Throughout the country, tenants are organizing in solidarity against the landlords who profit off them. Yet, as you point out, there is still so much pushback against presenting landlords as part of the problem. What is going on here and how can this perception be dismantled?

Housing is about land. I hope the housing struggle can help us build a bridge and come up with concrete ways of talking about colonization and decolonization because fundamentally we’re talking about markets that were deliberately created through the expropriation of land, through various crimes, including genocide, to facilitate profit-making and wealth accumulation, and to the benefit of only a few. Markets don’t come out of thin air. They’re created. An active part of the colonization process is to create those markets. Hopefully, thinking about how the colonial project involving the very deliberate creation of these markets creates opportunities for us to understand how that structure favours very few to the detriment of many.

Is there anything else you would like to add?
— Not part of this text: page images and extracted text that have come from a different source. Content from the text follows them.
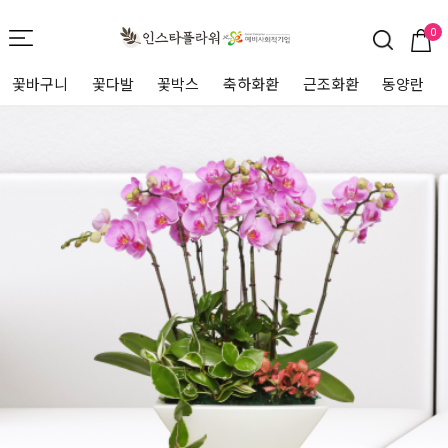
0
꽃바구니
꽃다발
꽃박스
축하화환
근조화환
동양란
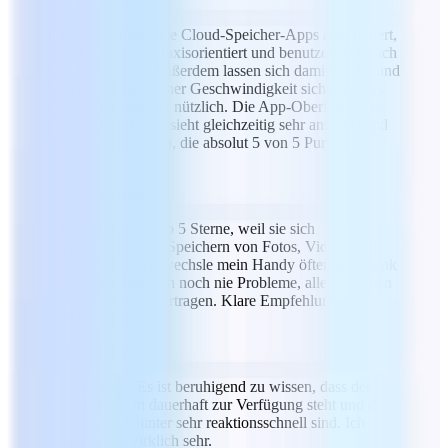
AK
Amit Kumar
Ich habe schon viele Cloud-Speicher-Apps ausprobiert,
aber keine ist so praxisorientiert und benutzerfreundlich
wie MobiDrive. Außerdem lassen sich damit Bilder und
Videos mit sehr hoher Geschwindigkeit sichern – das
finde ich besonders nützlich. Die App-Oberfläche ist
minimalistisch und sieht gleichzeitig sehr ansprechend
aus. Es ist eine App, die absolut 5 von 5 Punkten
verdient.
DR
Deep Rajak
Ich gebe dieser App 5 Sterne, weil sie sich
hervorragend zum Speichern von Fotos, Videos und
Musik eignet. Ich wechsle mein Handy öfter, aber dank
MobiDrive hatte ich noch nie Probleme, alles auf mein
neues Gerät zu übertragen. Klare Empfehlung – 5
STERNE! :)
DB
Dani Beck
Vielen Dank! Es ist beruhigend zu wissen, dass der
Speicher einem dauerhaft zur Verfügung steht und die
Entwickler dahinter sehr reaktionsschnell sind. Ich
schätze dies wirklich sehr.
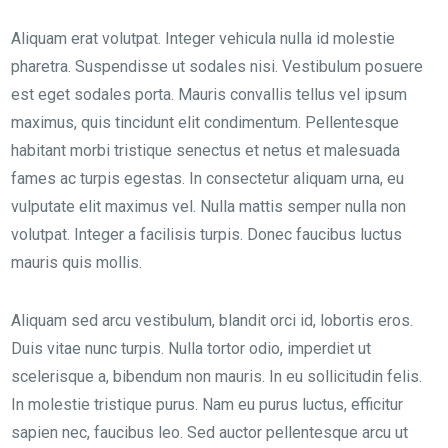
Aliquam erat volutpat. Integer vehicula nulla id molestie
pharetra. Suspendisse ut sodales nisi. Vestibulum posuere
est eget sodales porta. Mauris convallis tellus vel ipsum
maximus, quis tincidunt elit condimentum. Pellentesque
habitant morbi tristique senectus et netus et malesuada
fames ac turpis egestas. In consectetur aliquam urna, eu
vulputate elit maximus vel. Nulla mattis semper nulla non
volutpat. Integer a facilisis turpis. Donec faucibus luctus
mauris quis mollis.
Aliquam sed arcu vestibulum, blandit orci id, lobortis eros.
Duis vitae nunc turpis. Nulla tortor odio, imperdiet ut
scelerisque a, bibendum non mauris. In eu sollicitudin felis.
In molestie tristique purus. Nam eu purus luctus, efficitur
sapien nec, faucibus leo. Sed auctor pellentesque arcu ut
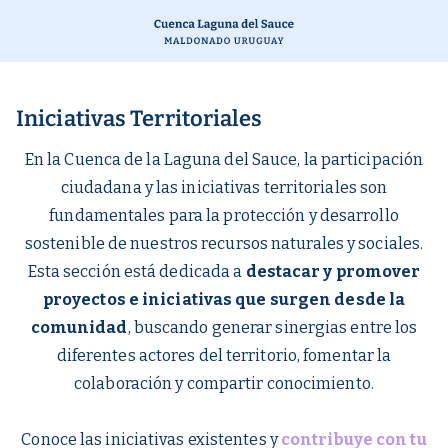
Iniciativas Territoriales
En la Cuenca de la Laguna del Sauce, la participación
ciudadana y las iniciativas territoriales son
fundamentales para la protección y desarrollo
sostenible de nuestros recursos naturales y sociales.
Esta sección está dedicada a
destacar y promover
proyectos e iniciativas que surgen desde la
comunidad
, buscando generar sinergias entre los
diferentes actores del territorio, fomentar la
colaboración y compartir conocimiento.
Conoce las iniciativas existentes y
contribuye con tu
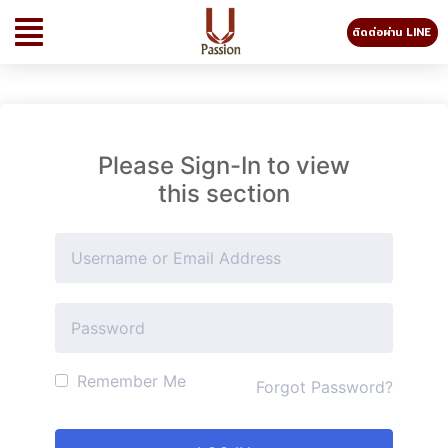
ติดต่อผ่าน LINE
Please Sign-In to view
this section
Remember Me
Forgot Password?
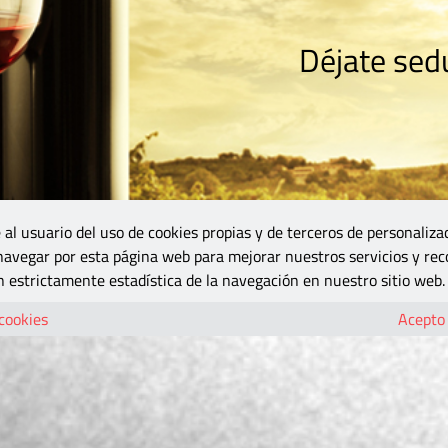
Déjate sedu
RISMO
ZONA DO
VINOS Y MÁS
GASTRONOMÍA
BLOGS
5B
 al usuario del uso de cookies propias y de terceros de personaliza
 navegar por esta página web para mejorar nuestros servicios y rec
 estrictamente estadística de la navegación en nuestro sitio web.
 cookies
Acepto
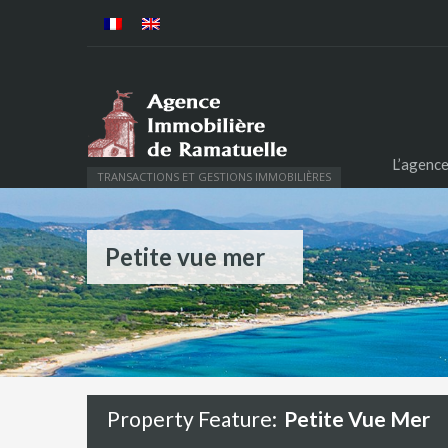
L’agenc
TRANSACTIONS ET GESTIONS IMMOBILIÈRES
Petite vue mer
Property Feature:
Petite Vue Mer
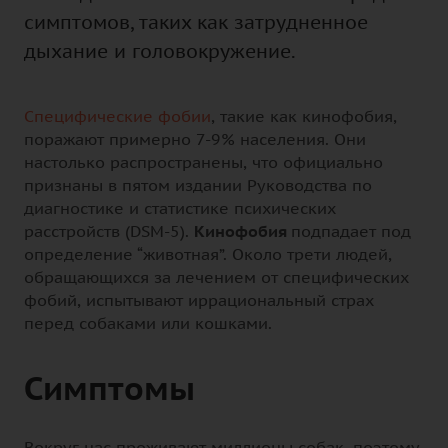
симптомов, таких как затрудненное
дыхание и головокружение.
Специфические фобии
, такие как кинофобия,
поражают примерно 7-9% населения. Они
настолько распространены, что официально
признаны в пятом издании Руководства по
диагностике и статистике психических
расстройств (DSM-5).
Кинофобия
подпадает под
определение “животная”. Около трети людей,
обращающихся за лечением от специфических
фобий, испытывают иррациональный страх
перед собаками или кошками.
Симптомы
Вокруг нас проживают миллионы собак, поэтому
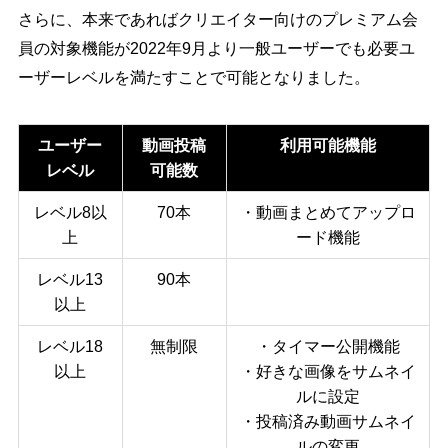
さらに、本来であればクリエイター向けのプレミアム会
員の対象機能が2022年9月より一般ユーザーでも必要ユ
ーザーレベルを満たすことで可能となりました。
ユーザー
動画投稿
利用可能機能
レベル
可能数
レベル8以
70本
・動画まとめてアップロ
上
ード機能
レベル13
90本
以上
レベル18
無制限
・タイマー公開機能
以上
・好きな画像をサムネイ
ルに設定
・投稿済み動画サムネイ
ルの変更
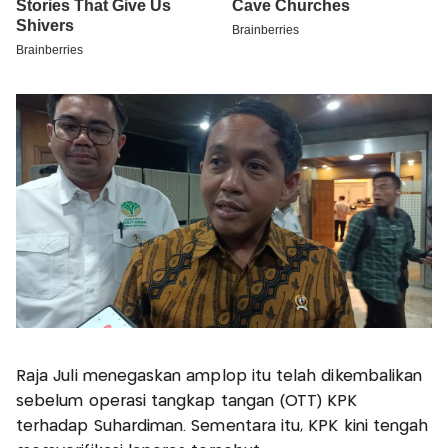
Raja Juli menegaskan amplop itu telah dikembalikan
sebelum operasi tangkap tangan (OTT) KPK
terhadap Suhardiman. Sementara itu, KPK kini tengah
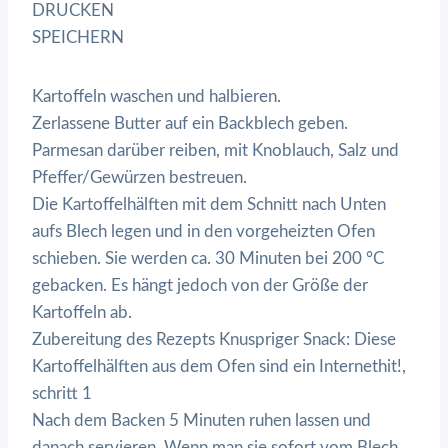
DRUCKEN
SPEICHERN
Kartoffeln waschen und halbieren.
Zerlassene Butter auf ein Backblech geben.
Parmesan darüber reiben, mit Knoblauch, Salz und
Pfeffer/Gewürzen bestreuen.
Die Kartoffelhälften mit dem Schnitt nach Unten
aufs Blech legen und in den vorgeheizten Ofen
schieben. Sie werden ca. 30 Minuten bei 200 °C
gebacken. Es hängt jedoch von der Größe der
Kartoffeln ab.
Zubereitung des Rezepts Knuspriger Snack: Diese
Kartoffelhälften aus dem Ofen sind ein Internethit!,
schritt 1
Nach dem Backen 5 Minuten ruhen lassen und
danach servieren. Wenn man sie sofort vom Blech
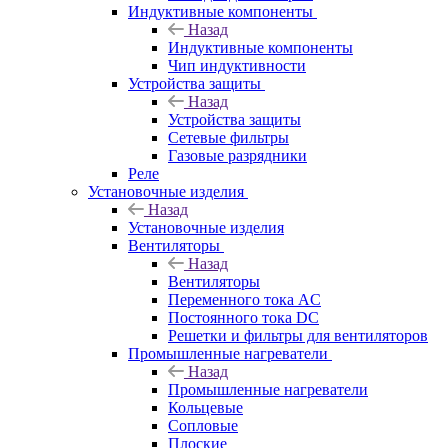
Индуктивные компоненты
Назад
Индуктивные компоненты
Чип индуктивности
Устройства защиты
Назад
Устройства защиты
Сетевые фильтры
Газовые разрядники
Реле
Установочные изделия
Назад
Установочные изделия
Вентиляторы
Назад
Вентиляторы
Переменного тока AC
Постоянного тока DC
Решетки и фильтры для вентиляторов
Промышленные нагреватели
Назад
Промышленные нагреватели
Кольцевые
Сопловые
Плоские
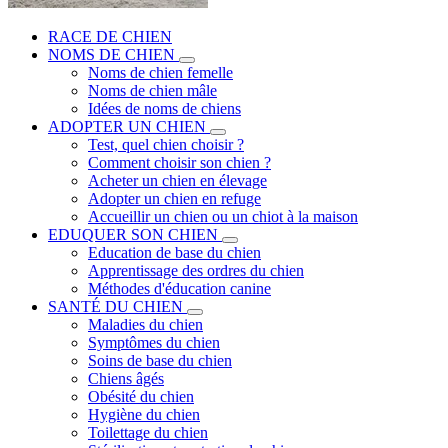
RACE DE CHIEN
NOMS DE CHIEN
Noms de chien femelle
Noms de chien mâle
Idées de noms de chiens
ADOPTER UN CHIEN
Test, quel chien choisir ?
Comment choisir son chien ?
Acheter un chien en élevage
Adopter un chien en refuge
Accueillir un chien ou un chiot à la maison
EDUQUER SON CHIEN
Education de base du chien
Apprentissage des ordres du chien
Méthodes d'éducation canine
SANTÉ DU CHIEN
Maladies du chien
Symptômes du chien
Soins de base du chien
Chiens âgés
Obésité du chien
Hygiène du chien
Toilettage du chien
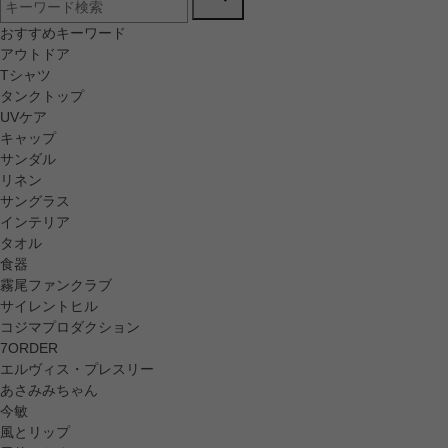
おすすめキーワード
アウトドア
Tシャツ
タンクトップ
UVケア
キャップ
サンダル
リネン
サングラス
インテリア
タオル
食器
霧尾ファンクラブ
サイレントヒル
コジマプロダクション
7ORDER
エルヴィス・プレスリー
あさみみちゃん
今敏
風とリップ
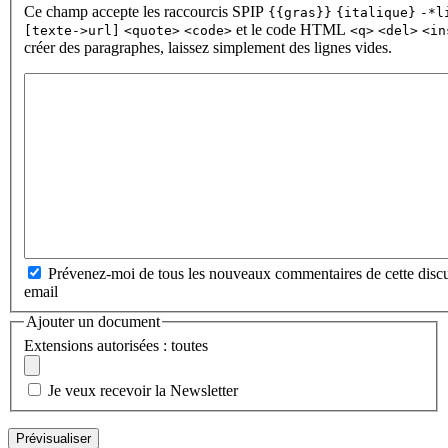
Ce champ accepte les raccourcis SPIP
{{gras}}
{italique}
-*l
et le code HTML
[texte->url]
<quote>
<code>
<q>
<del>
<in
créer des paragraphes, laissez simplement des lignes vides.
Prévenez-moi de tous les nouveaux commentaires de cette discu
email
Ajouter un document
Extensions autorisées : toutes
Je veux recevoir la Newsletter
There’s that short and final chapter of the book when I talk about picking a side. I’m having a lot of conversations about what that means. How can we shift what we do away from the never-ending policy debates to movement-oriented political action? How can we make that shift in concrete ways? Not only individually, I’m talking about organizations shifting their focus so that we put up a political fight. And we fall less into the trap of forever discussing policy tweaks as if policy design was the missing link. It’s not. That chapter is my way of inviting folks for that conversation.